11-12   MANAGEMENT OF FIBROMYALGIA SYNDROME

The diagnosis of the fibromyalgia syndrome (FMS) is based on a history of widespread chronic, bilateral upper body, lower body, and spine pain, and the presence of excessive tenderness on applying pressure to 11 or more of 18 specific muscle-tendon sites. FMS has not been traced to any specific structural or inflammatory cause.

This American College of Rheumatology classification criteria for diagnosis of FMS provides a nearly 85% sensitivity and specificity for differentiating FMS from other musculoskeletal pain.

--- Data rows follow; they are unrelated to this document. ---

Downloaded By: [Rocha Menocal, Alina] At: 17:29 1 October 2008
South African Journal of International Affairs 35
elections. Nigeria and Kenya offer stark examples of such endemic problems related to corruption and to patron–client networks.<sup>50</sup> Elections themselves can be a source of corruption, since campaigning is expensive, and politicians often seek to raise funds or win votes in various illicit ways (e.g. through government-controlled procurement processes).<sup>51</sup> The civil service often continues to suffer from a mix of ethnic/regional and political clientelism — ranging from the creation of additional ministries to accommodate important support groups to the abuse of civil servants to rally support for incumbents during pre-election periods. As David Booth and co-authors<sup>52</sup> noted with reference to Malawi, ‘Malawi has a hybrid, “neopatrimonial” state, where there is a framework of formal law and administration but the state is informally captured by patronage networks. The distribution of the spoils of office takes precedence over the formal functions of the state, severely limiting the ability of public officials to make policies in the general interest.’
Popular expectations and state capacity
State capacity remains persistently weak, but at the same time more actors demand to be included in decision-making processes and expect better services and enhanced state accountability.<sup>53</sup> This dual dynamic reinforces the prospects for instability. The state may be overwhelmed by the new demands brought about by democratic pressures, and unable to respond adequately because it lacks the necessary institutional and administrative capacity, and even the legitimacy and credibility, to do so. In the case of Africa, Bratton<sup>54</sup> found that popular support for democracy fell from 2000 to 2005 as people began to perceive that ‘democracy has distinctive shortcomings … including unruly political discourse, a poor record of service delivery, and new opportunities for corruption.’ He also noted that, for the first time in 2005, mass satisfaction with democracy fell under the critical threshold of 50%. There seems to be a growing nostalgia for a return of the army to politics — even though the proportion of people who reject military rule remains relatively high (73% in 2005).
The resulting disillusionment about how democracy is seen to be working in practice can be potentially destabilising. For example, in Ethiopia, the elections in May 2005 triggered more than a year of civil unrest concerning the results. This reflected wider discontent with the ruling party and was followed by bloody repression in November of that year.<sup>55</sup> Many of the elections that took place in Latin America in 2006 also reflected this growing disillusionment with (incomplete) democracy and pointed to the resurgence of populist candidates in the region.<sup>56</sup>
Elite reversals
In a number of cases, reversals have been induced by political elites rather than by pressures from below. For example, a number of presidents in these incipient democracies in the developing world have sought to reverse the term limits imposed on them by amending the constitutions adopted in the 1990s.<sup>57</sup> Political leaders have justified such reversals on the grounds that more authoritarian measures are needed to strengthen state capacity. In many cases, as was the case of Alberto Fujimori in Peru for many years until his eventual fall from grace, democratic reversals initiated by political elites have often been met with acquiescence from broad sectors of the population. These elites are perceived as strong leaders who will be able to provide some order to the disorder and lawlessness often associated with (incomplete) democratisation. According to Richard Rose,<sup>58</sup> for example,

FMS is the second most common disorder observed by rheumatologists (after osteoarthritis). It has a prevalence of 2% in the US. It is much more common in women. Chronic pain syndromes such as FMS are defined by subjective symptoms. They lack unique pathophysiological characteristics. No discrete boundary separates FMS from chronic fatigue syndrome, irritable bowel syndrome, and chronic muscular headache. Mood disturbances are comorbid with all. Abnormal pain processing (which has been demonstrated by brain imaging) may be a common characteristic. Patients with FMS have lowered mechanical and thermal pain thresholds, high pain ratings for noxious stimuli, and altered temporal summation of pain stimuli.

Psychosocial factors contribute to the clinical expression of FMS and related disorders.

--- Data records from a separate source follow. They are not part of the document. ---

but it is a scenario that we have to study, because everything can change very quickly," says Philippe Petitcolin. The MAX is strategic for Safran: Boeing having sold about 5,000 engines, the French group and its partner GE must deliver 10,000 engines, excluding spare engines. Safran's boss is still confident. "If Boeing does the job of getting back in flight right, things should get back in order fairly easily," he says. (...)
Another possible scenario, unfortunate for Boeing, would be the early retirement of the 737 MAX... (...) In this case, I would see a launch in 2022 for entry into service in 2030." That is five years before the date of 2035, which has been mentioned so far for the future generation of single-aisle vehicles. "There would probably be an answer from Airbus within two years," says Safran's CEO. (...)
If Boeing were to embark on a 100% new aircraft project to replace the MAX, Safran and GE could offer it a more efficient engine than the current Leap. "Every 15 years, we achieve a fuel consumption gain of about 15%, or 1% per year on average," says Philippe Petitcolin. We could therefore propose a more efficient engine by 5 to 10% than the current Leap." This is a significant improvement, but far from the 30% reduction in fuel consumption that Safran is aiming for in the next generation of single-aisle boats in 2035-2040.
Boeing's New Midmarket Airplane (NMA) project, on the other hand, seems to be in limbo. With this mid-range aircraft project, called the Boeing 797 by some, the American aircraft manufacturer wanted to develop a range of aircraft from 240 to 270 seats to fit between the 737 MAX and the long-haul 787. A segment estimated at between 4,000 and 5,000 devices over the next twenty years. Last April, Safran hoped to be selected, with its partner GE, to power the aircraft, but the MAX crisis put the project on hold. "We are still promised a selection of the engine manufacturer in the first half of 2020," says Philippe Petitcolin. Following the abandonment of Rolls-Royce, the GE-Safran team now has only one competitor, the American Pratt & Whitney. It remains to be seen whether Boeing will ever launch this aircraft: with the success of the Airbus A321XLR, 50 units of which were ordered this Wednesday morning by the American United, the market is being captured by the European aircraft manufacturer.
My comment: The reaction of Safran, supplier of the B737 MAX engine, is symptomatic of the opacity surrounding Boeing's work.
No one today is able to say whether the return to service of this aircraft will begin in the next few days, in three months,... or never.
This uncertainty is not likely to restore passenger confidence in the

This article summarizes the findings of a report (based on a detailed literature search) commissioned by the American Pain Society to provide evidence-based guidelines for the optimal management of FMS. There are major limitations to the literature. Many treatment trials are of short duration and lack masking.  No medical therapies have been specifically approved by the FDA.

Despite the chronicity and complexity of FMS, there are interventions that may have clinical benefit in primary care practice:

Medication:

1. Strong evidence for efficacy

Amitriptyline (Generic) a tricyclic antidepressant given at bedtime

2. Modest evidence for efficacy

Fluoxetine (Generic; Prozac; a SSRI. a selective serotonin reuptake inhibitor) 20-80 mg given at bedtime.

A number of drugs have been found ineffective, including NSAIDs, corticosteroids, hypnotics.

Non-medical therapies:

1. Strong evidence for efficacy.

Cardiovascular exercise

Cognitive behavior therapy

Group education sessions

Combinations of above.

 

JAMA November 17, 2004; 292: 2388-95 Clinical Review, first author Don L Goldenberg, Tufts University School of Medicine, Boston, Mass.